- Problem to solve -
Can you reproduce, word for word, the part of the short reviews of music and television starting with "Imagine the most" and going on through "good after all."?

::: Reading passage :::

Artist-avatar of self-purification and its cost — maybe the deepest jazz musician of all, surely the most singleminded: deranged, devoted. His final quintet w/Alice is that familiar paradox, the lesser ensemble attaining purer expression of an earlier idea. The Jones/Tyner/Garrison quartet is the heaviest band in recorded jazz, maximally intense while swinging deep, not yet out to pure transhuman ecstatic vibration. Trane was complete with them in dark molten blue but sought light not earth, found it in formless union. A Love Supreme is the American hymnal; Interstellar Space should be his last word, or ours.

Rick and Morty.

Harder brainwork than any other American television show: the density of Arrested Development and The Simpsons, the complexity of The Wire, the (self-)lacerating moral eye and sheer narrative intricacy of The Singing Detective. Where Community proposed hopefully that Dan Harmon could be a whole person, R&M starts from ‘Sorry, no’ and surrounds its omnipotent alcoholic Harmon-surrogate with victims and casualties; in a sense it’s about Harmon failing the Community community. Justin Roiland’s virtuosic lead performances and subtle work by a game ensemble lighten what’d otherwise be an unendurable darkness. Right now, the best thing running.

Dollhouse.

Imagine the most gifted network-TV auteur given free rein and decent funding to pursue a mad SF passion project perversely biting every hand that’s ever fed him: a story about a techno-brothel which wipes the enslaved workers’ minds, replacing them with identities requested by the johns — not necessarily for sex. Imagine this is actually a story about Hollywood’s systemic abuse of women mirroring the wider culture’s own. Imagine constant, panicked network interference from day one, just two brief increasingly rushed and incoherent seasons. Imagine this risky, hermetic work of genius not being very good after all.

The Wire.

One of the most cognitively demanding works of art to enter mainstream culture (see also Rick and Morty). Smug, certain, arguably(?) too focused on men’s lives and pain, tilting in its later seasons toward a sarcastic fatalism, and with a maddeningly compromised final season, The Wire is nonetheless the canonical onscreen rendering of late-20C capitalism in urban crisis — and (largely unnoticed) a perfect police procedural, hitting every single required cop-story beat without ever falling for the genre’s mealy-mouthed amoral bullshit. Unquestionably one of the great late-20C works of American art — and reportage. A goddamn civic obligation.

The Sopranos.

A workplace sitcom about Tony, descendant of Archie Bunker and Ralph Kramden (or Bill Clinton): the graceful sad clown. Gandolfini’s imperishable performance — opposite his equal, Edie Falco — is now lazily dismissed as a ‘problematic’ solicitation of love for the undeserving White Male Antihero. That ‘criticism’ misses the mark. The show solicits sympathy with Tony’s victims and empathy with him, but he’s comically awful, and in the world of The Sopranos Tony’s protagonism is no gift. Remains one of our culture’s deepest depictions of resentful, deceitful, compromised, bourgeois (i.e. Clintonesque) marriage. A masterpiece.

Productivity Porn.

::: Entries provided :::

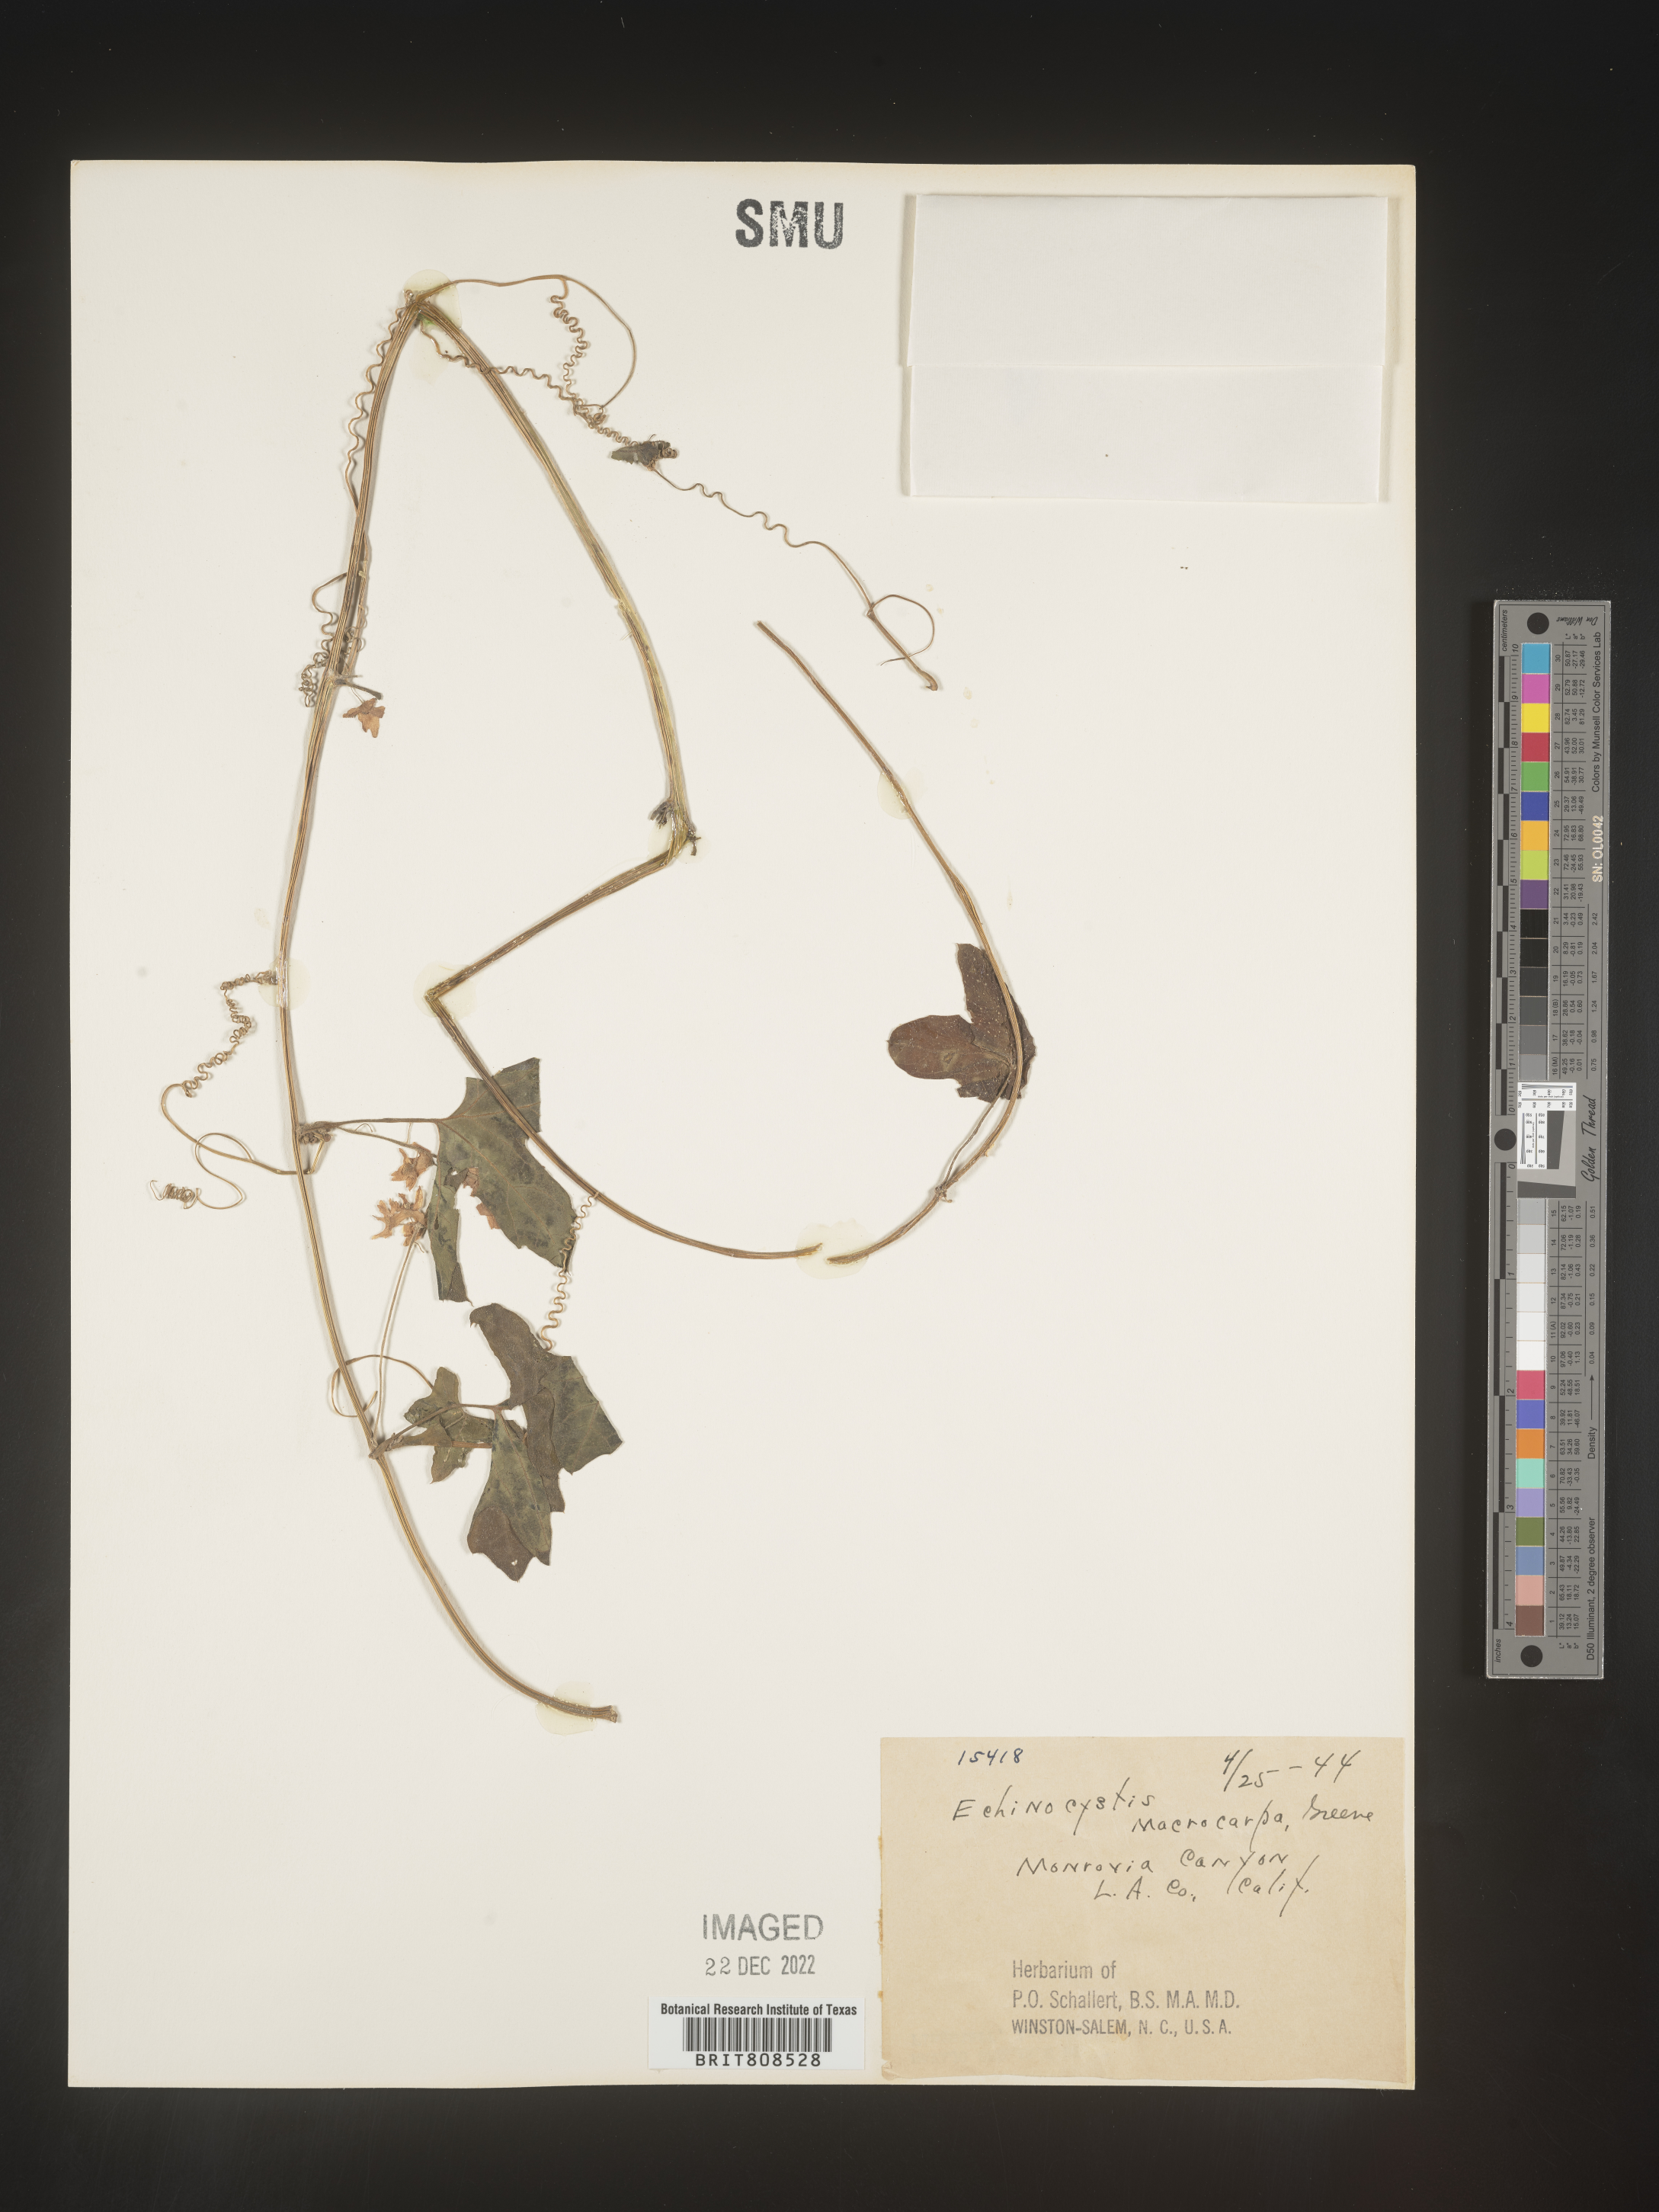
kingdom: Plantae
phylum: Tracheophyta
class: Magnoliopsida
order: Cucurbitales
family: Cucurbitaceae
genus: Marah
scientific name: Marah
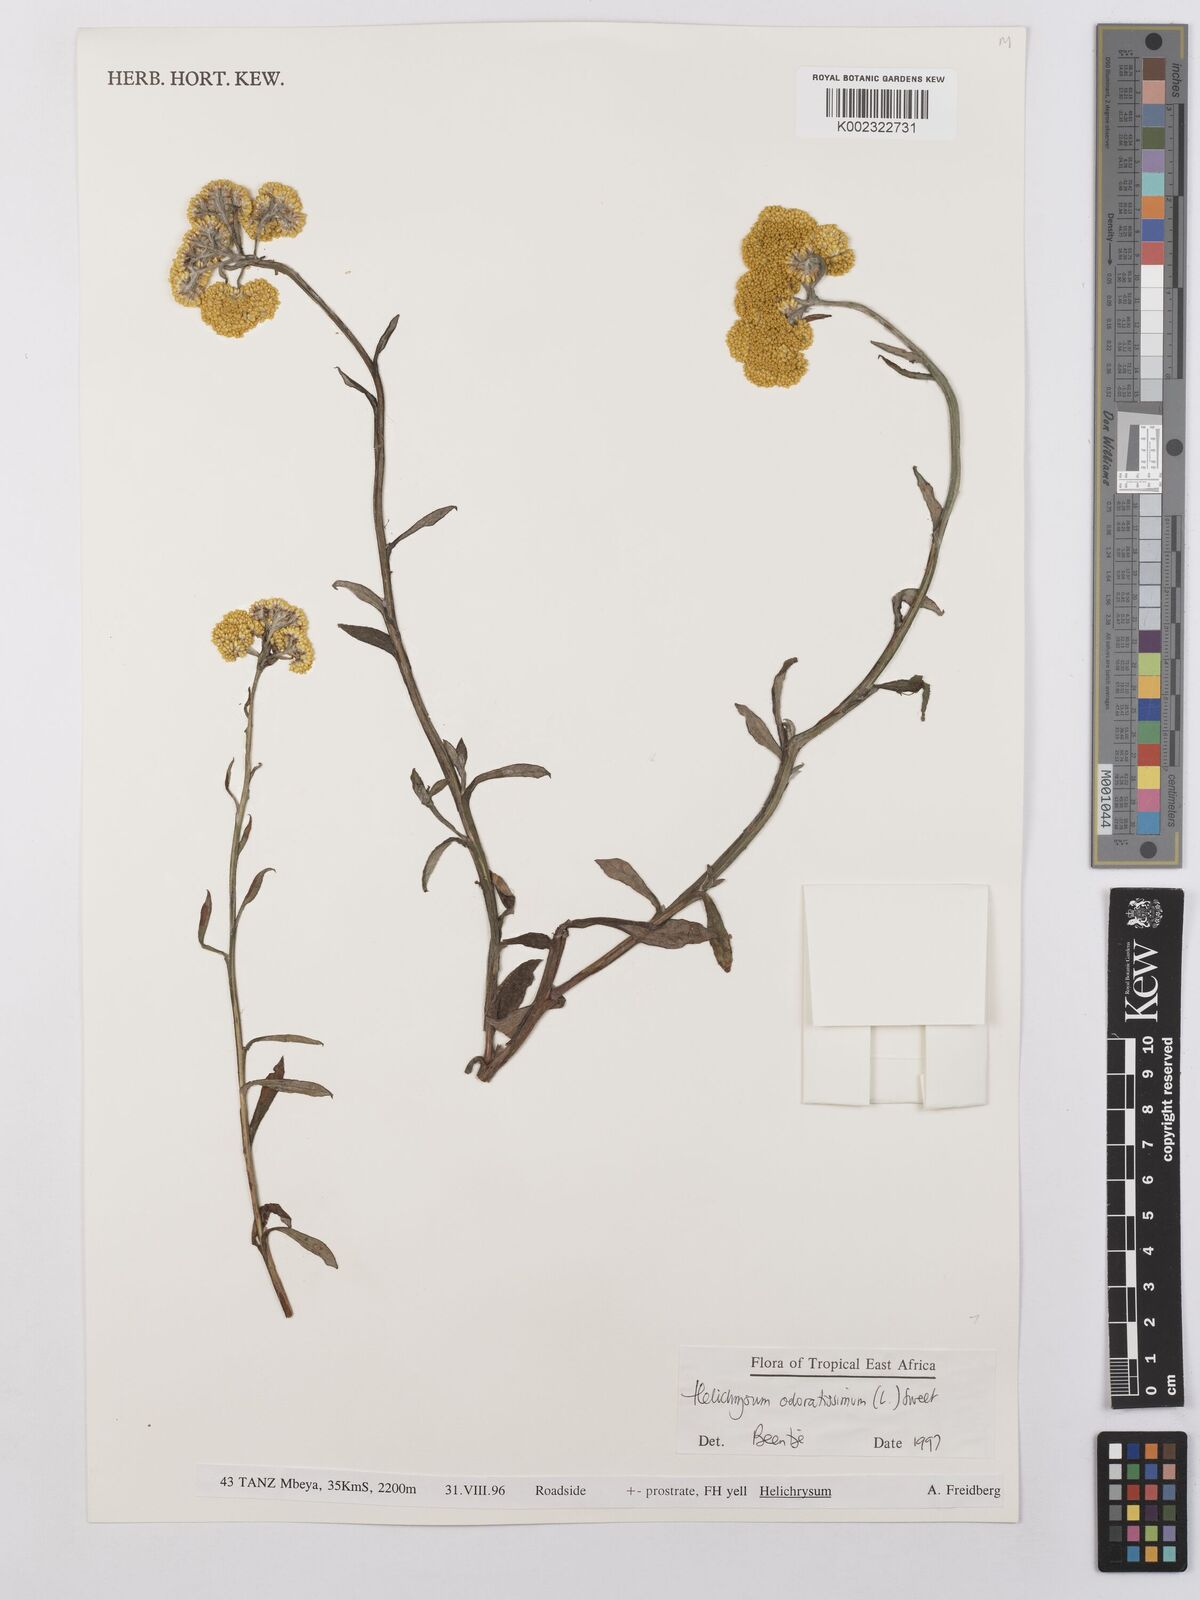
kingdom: Plantae
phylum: Tracheophyta
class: Magnoliopsida
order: Asterales
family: Asteraceae
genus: Helichrysum
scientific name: Helichrysum odoratissimum
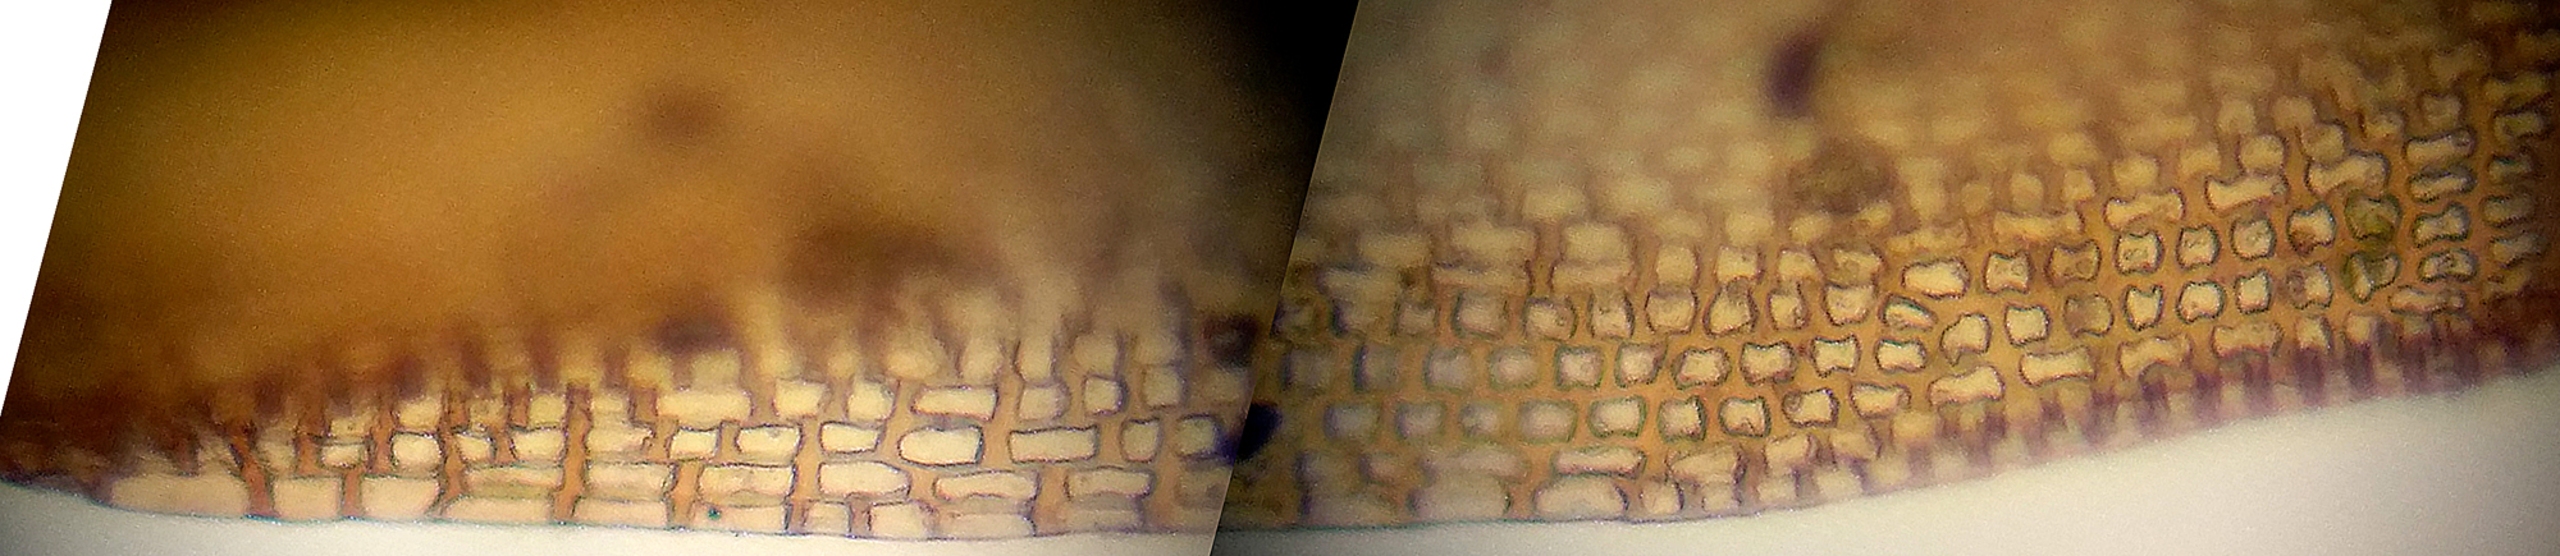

:::

- Solution for this problem -
Imagine the most gifted network-TV auteur given free rein and decent funding to pursue a mad SF passion project perversely biting every hand that’s ever fed him: a story about a techno-brothel which wipes the enslaved workers’ minds, replacing them with identities requested by the johns — not necessarily for sex. Imagine this is actually a story about Hollywood’s systemic abuse of women mirroring the wider culture’s own. Imagine constant, panicked network interference from day one, just two brief increasingly rushed and incoherent seasons. Imagine this risky, hermetic work of genius not being very good after all.